The Codex Alimentarius Commission Task Force on Antimicrobial Resistance is starting to revise the Codex Code of Practice on reducing AMR, and to develop guidance for member governments on how antibiotics may be used. Codex will also address the integrated surveillance of antimicrobial use in animal agriculture and in horticulture. In addition to use in food animals, antibiotics are increasingly being used as pesticides to control plant diseases, such as citrus greening. Michael Hansen of Consumers Union (CU), who represented Consumers International at a Task Force pre-meeting, explained the Code of Practice will outline the responsibilities of every actor from Farm to Fork in the prevention of AMR. The surveillance guidance will outline methods to measure AMR levels and types towards helping governments to quantify the specific antimicrobials in use on a per species basis.
Steve Roach, of the Food Animal Concerns Trust, used a chart from the United Kingdom’s Review on Antimicrobial Resistance to show that it was possible to greatly reduce the overuse of antibiotics in livestock production. He said that the DanMap data base of antimicrobial use in animal production was possible because of the cooperation of farmers with the Danish government. Unfortunately, U.S. industry stakeholders do not support the on-farm data gathering of antimicrobial use.
Mae Wu, of the Natural Resources Defense Council (NRDC), discussed the NRDC’s current petition to the FDA to restrict use of antibiotics in livestock and poultry production. The petition charges that since the beginning of FDA’s voluntary Guidance in 2011 to reduce animal antibiotic use, that use has increased. Loopholes in the scheme, which permit usage for disease prevention, allow 85-90 percent of antibiotics to be used in animal production without restriction. NRDC is working on shareholder resolutions to present at the annual meetings of agribusiness and food processing corporations.
Jean Halloran, of CU, said it began to work on AMR in 1978. Although CU continues to participate in the FDA AMR policy comment process, it decided, with CFS, and TACD non-members such as NRDC and Friends of the Earth, to pressure corporations directly to help reduce AMR. The coalition rates 25 U.S. restaurant chains on whether they source their meat and poultry from companies that raise livestock without use of antibiotics. The campaign’s second report, the Chain Reaction Scorecard, released in September 2016, reported AMR related improvements in sourcing chicken supply for several chains, but that “very little progress has been made in beef or pork.” Two chains, Panera and Subway, received an “A” while 16 received an “F.” A third report is in preparation.
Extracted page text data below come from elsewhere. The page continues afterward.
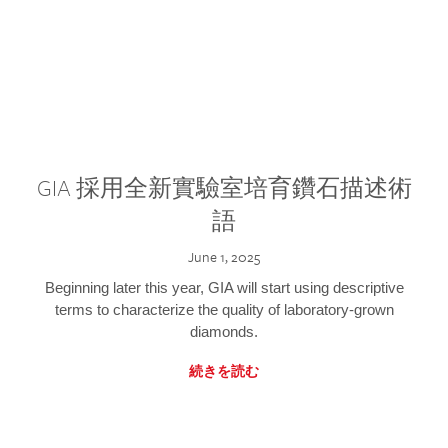
GIA 採用全新實驗室培育鑽石描述術
語
June 1, 2025
Beginning later this year, GIA will start using descriptive
terms to characterize the quality of laboratory-grown
diamonds.
続きを読む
Joint action by United Nations agencies, particularly the World Health Organization and the Food and Agriculture Organization, will be indispensable to support national action plans to reduce AMR. Dr. Reshma Ramachandran, of Johns Hopkins University and the global network, ReAct: Action on Antibiotic Resistance, summarized the work to follow up the United Nations High Level meeting on AMR on September 21, 2016. The UN General Assembly Political Declaration for that meeting called for, but did not commit to, providing the necessary financial and technical resources to implement the Global Action Plan on Antimicrobial Resistance approved by the World Health Assembly in May 2015, part of a Tri-Partite Collaboration agreed with FAO and the World Animal Health Organization.
President Donald Trump’s plan to cut U.S. financial contributions to international organizations by 40 percent, including to United Nations agencies, if implemented, will leave them less able to respond to international emergencies. If AMR reduction is currently in the Urgent Care room, U.S. withdrawal from global public and animal health initiatives might well enable AMR to migrate to an Emergency Room that will not spare America First.